Could you please retype exactly the lines from the start of the records below through the line that contains "left back paw: (220, 478)", both included, and leave out the pictures?

Provided records: Begin

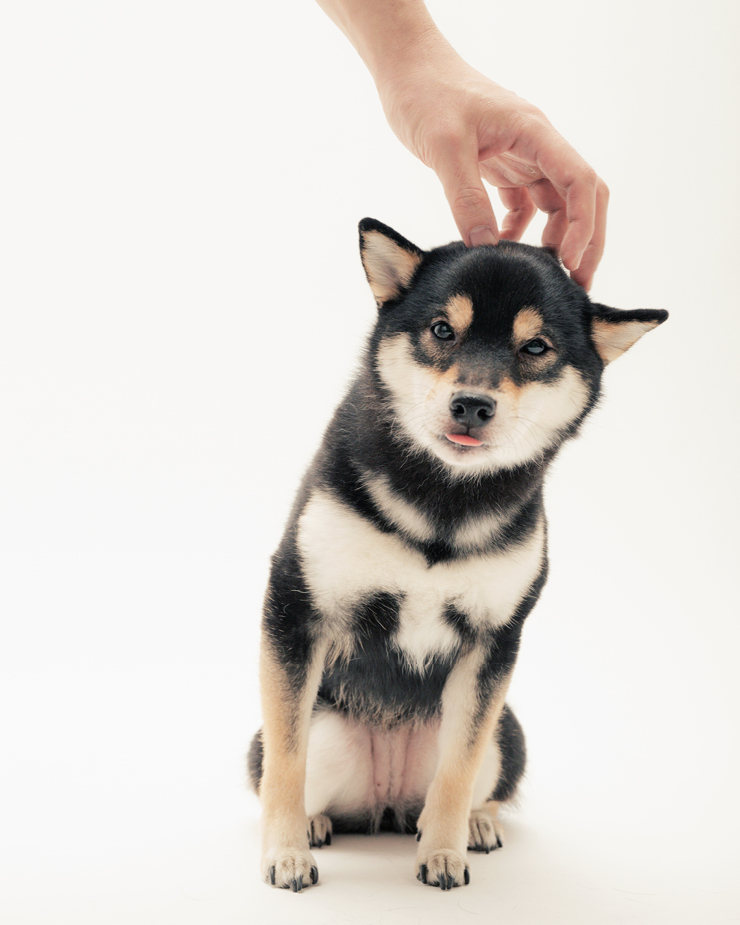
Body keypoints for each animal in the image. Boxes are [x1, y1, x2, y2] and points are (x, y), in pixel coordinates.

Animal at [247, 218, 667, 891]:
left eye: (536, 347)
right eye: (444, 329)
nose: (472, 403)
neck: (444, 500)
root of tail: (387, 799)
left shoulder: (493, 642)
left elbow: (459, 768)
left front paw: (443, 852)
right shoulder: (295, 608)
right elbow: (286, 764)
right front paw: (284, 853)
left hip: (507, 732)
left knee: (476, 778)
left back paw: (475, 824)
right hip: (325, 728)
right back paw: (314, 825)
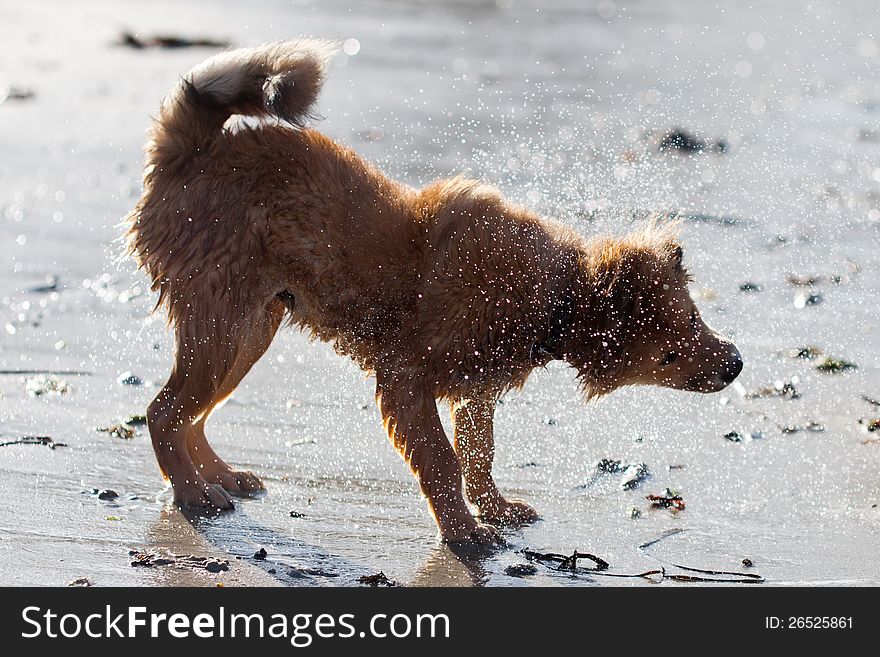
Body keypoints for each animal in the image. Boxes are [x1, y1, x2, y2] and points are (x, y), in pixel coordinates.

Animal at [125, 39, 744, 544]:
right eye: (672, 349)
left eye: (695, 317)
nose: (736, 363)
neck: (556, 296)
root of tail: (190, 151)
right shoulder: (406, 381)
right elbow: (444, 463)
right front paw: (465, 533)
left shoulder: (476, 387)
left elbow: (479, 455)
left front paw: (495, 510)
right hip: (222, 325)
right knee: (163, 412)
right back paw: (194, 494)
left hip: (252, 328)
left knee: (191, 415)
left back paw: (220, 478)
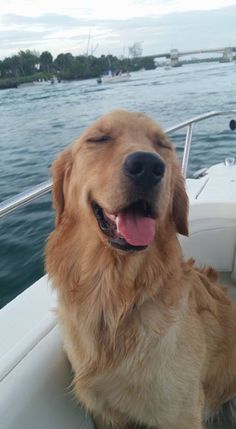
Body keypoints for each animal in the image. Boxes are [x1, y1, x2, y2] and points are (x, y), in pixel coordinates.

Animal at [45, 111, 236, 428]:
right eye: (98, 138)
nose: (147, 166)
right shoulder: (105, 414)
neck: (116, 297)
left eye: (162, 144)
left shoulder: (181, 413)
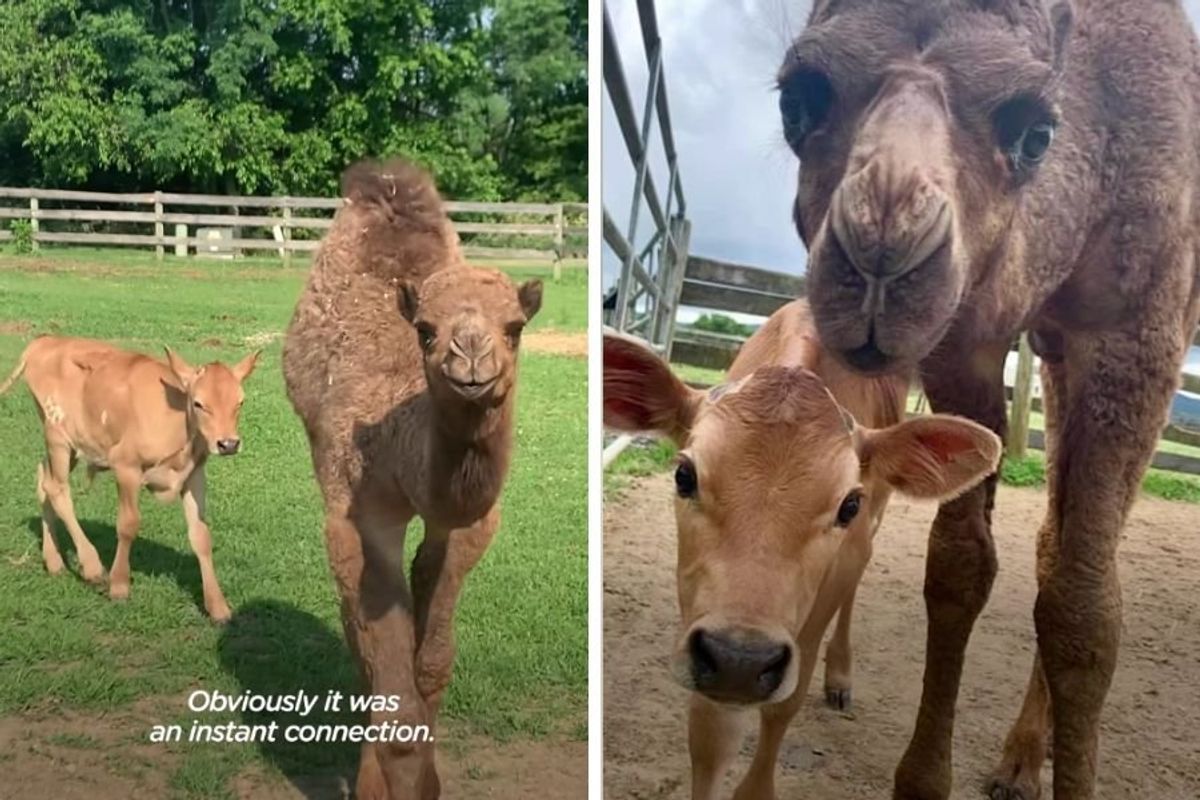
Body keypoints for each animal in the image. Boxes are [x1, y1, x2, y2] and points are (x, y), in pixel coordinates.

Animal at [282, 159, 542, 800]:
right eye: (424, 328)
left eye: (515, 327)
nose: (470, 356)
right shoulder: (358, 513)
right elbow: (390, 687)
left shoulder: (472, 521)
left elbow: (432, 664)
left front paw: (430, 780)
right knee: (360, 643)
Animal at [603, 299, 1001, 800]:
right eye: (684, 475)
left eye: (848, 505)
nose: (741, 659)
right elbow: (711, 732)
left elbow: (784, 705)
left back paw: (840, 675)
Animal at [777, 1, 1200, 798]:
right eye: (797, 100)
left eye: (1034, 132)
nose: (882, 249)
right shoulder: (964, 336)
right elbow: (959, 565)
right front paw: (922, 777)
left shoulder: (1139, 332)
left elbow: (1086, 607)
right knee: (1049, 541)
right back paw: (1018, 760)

Provided records: End

### Finished exercise
Body keypoints for each animal in the image. Boxes are [x1, y1, x2, y2] and points are (x, y), in pixel coordinates.

Animal at [247, 218, 667, 891]:
left eye: (536, 347)
right eye: (444, 329)
nose: (472, 403)
neck: (444, 500)
root of tail: (387, 799)
left shoulder: (493, 642)
left elbow: (459, 768)
left front paw: (443, 852)
right shoulder: (295, 608)
right elbow: (286, 764)
right front paw: (284, 853)
left hip: (507, 732)
left knee: (476, 778)
left back paw: (475, 824)
right hip: (325, 728)
right back paw: (314, 825)
Body keypoints for each animal in the image. Boxes are [x1, y1, x2, y2] and points are (x, y), in pixel coordinates.

Animal at [125, 39, 744, 544]:
right eye: (672, 349)
left eye: (695, 317)
nose: (736, 363)
neck: (556, 296)
root of tail: (190, 151)
right shoulder: (406, 381)
right elbow: (444, 463)
right front paw: (465, 533)
left shoulder: (476, 387)
left elbow: (479, 455)
left front paw: (495, 510)
right hip: (222, 325)
right knee: (163, 412)
right back paw: (194, 494)
left hip: (252, 328)
left knee: (191, 415)
left back paw: (220, 478)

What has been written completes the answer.